If you want to see Shield’s field level security in action then follow the following demo to see how fields are secured.

Step 1
Download the latest Elasticsearch version, extract in a convenient directory and make this directory your current directory in the console.

Step 2
Install the License and Shield plugins by running the following commands:

bin/plugin install license
bin/plugin install shield

Step 3
Add a support engineer user that has the builtin admin role.
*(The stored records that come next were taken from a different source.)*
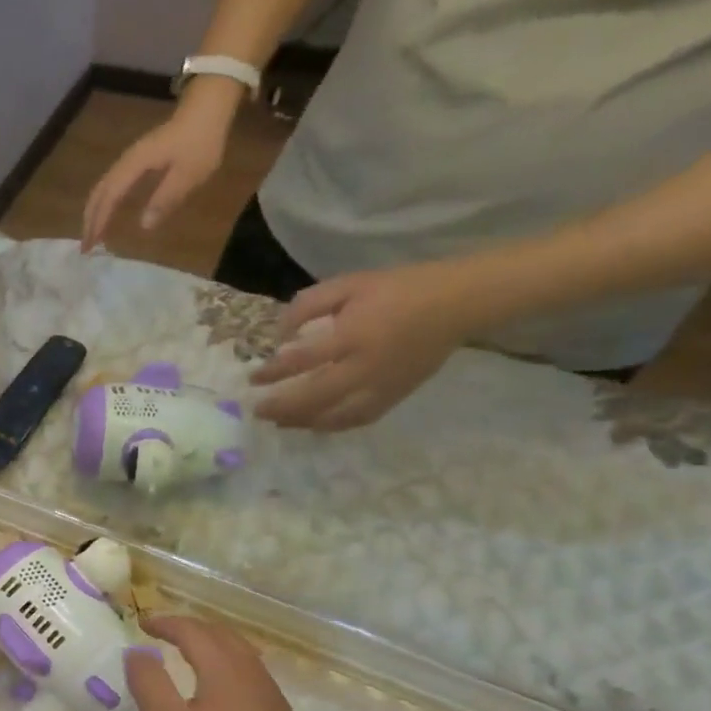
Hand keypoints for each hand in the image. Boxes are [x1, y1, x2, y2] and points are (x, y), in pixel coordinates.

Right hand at [81, 82, 237, 249]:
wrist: (207, 108)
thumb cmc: (200, 141)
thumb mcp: (189, 174)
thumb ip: (166, 199)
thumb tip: (143, 225)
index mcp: (135, 165)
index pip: (110, 197)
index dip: (99, 221)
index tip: (92, 245)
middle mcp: (126, 162)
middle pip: (99, 192)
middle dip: (89, 220)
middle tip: (86, 246)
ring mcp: (129, 159)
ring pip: (102, 188)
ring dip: (94, 211)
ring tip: (92, 233)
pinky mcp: (136, 160)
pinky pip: (111, 184)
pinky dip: (104, 202)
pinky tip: (107, 211)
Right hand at [124, 616, 335, 710]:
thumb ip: (150, 684)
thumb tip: (137, 652)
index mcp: (224, 668)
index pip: (192, 630)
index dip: (165, 622)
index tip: (142, 623)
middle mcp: (252, 673)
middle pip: (221, 635)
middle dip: (190, 628)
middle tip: (163, 633)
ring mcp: (271, 698)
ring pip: (240, 655)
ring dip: (211, 646)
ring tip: (187, 656)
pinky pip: (249, 676)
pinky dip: (225, 667)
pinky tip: (217, 694)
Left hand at [250, 260, 482, 429]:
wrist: (457, 302)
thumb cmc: (397, 289)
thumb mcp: (347, 284)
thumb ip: (308, 306)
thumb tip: (280, 336)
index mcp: (354, 334)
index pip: (303, 360)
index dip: (274, 372)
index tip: (253, 378)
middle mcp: (367, 366)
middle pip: (317, 397)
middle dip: (283, 406)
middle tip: (257, 410)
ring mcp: (384, 385)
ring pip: (337, 415)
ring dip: (303, 421)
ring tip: (278, 422)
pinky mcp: (397, 395)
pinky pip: (360, 418)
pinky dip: (333, 425)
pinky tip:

bin/shield/esusers useradd support_engineer1 -r admin -p changeme

The -r option assigns the user the admin role, which is a predefined role. The -p option sets the password of the user to changeme.

Step 4
Add the following setting to the elasticsearch.yaml file which is located in the conf directory:

shield.dls_fls.enabled: true

Step 5
Start Elasticsearch

bin/elasticsearch

Step 6
Add a sample document:

curl -XPUT "http://support_engineer1:changeme@localhost:9200/ticket_index/ticket/1" -d'
{
  "subject" : "Missing emails",
  "message" : "Last week when...",
  "severity" : "low",
  "time_spent_in_minutes" : 5,
  "escalated" : false,
  "private_notes" : ["This is likely caused by a bug"]
}'

Step 7
Run a sample query as user support_engineer1:

curl -XGET "http://support_engineer1:changeme@localhost:9200/ticket_index/_search?pretty" -d'
{
  "query": {
    "match": {
      "severity": "low"
    }
  }
}'

All fields are visible as can be seen in this response:

{
  "took": 98,
  "timed_out": false,
  "_shards": {
    "total": 5,
    "successful": 5,
    "failed": 0
  },
  "hits": {
    "total": 1,
    "max_score": 0.30685282,
    "hits": [
      {
        "_index": "ticket_index",
        "_type": "ticket",
        "_id": "1",
        "_score": 0.30685282,
        "_source": {
          "subject": "Missing emails",
          "message": "Last week when...",
          "severity": "low",
          "time_spent_in_minutes": 5,
          "escalated": false,
          "private_notes": [
            "This is likely caused by a bug"
          ]
        }
      }
    ]
  }
}

Step 8
Add the customer role by adding the following yaml snippet with your favourite editor to the roles.yaml file in the Elasticsearch config directory:

customer:
  indices:
    'ticket_index':
      privileges: read
      fields:
        - subject
        - message
        - severity

Step 9
Add a customer user:

bin/shield/esusers useradd customer1 -r customer -p changeme

Step 10
Rerun the same sample query, but now as the customer1 user:

curl -XGET "http://customer1:changeme@localhost:9200/ticket_index/_search?pretty" -d'
{
  "query": {
    "match": {
      "severity": "low"
    }
  }
}'

The following response will be returned:

{
  "took": 98,
  "timed_out": false,
  "_shards": {
    "total": 5,
    "successful": 5,
    "failed": 0
  },
  "hits": {
    "total": 1,
    "max_score": 0.30685282,
    "hits": [
      {
        "_index": "ticket_index",
        "_type": "ticket",
        "_id": "1",
        "_score": 0.30685282,
        "_source": {
          "subject": "Missing emails",
          "message": "Last week when...",
          "severity": "low"
        }
      }
    ]
  }
}

As can been seen field level security is active as only the allowed fields are returned. You can also try to query or aggregate on the other fields as customer1 and as you will find out no results will be returned and if you switch back to support_engineer1 all fields are then visible and accessible.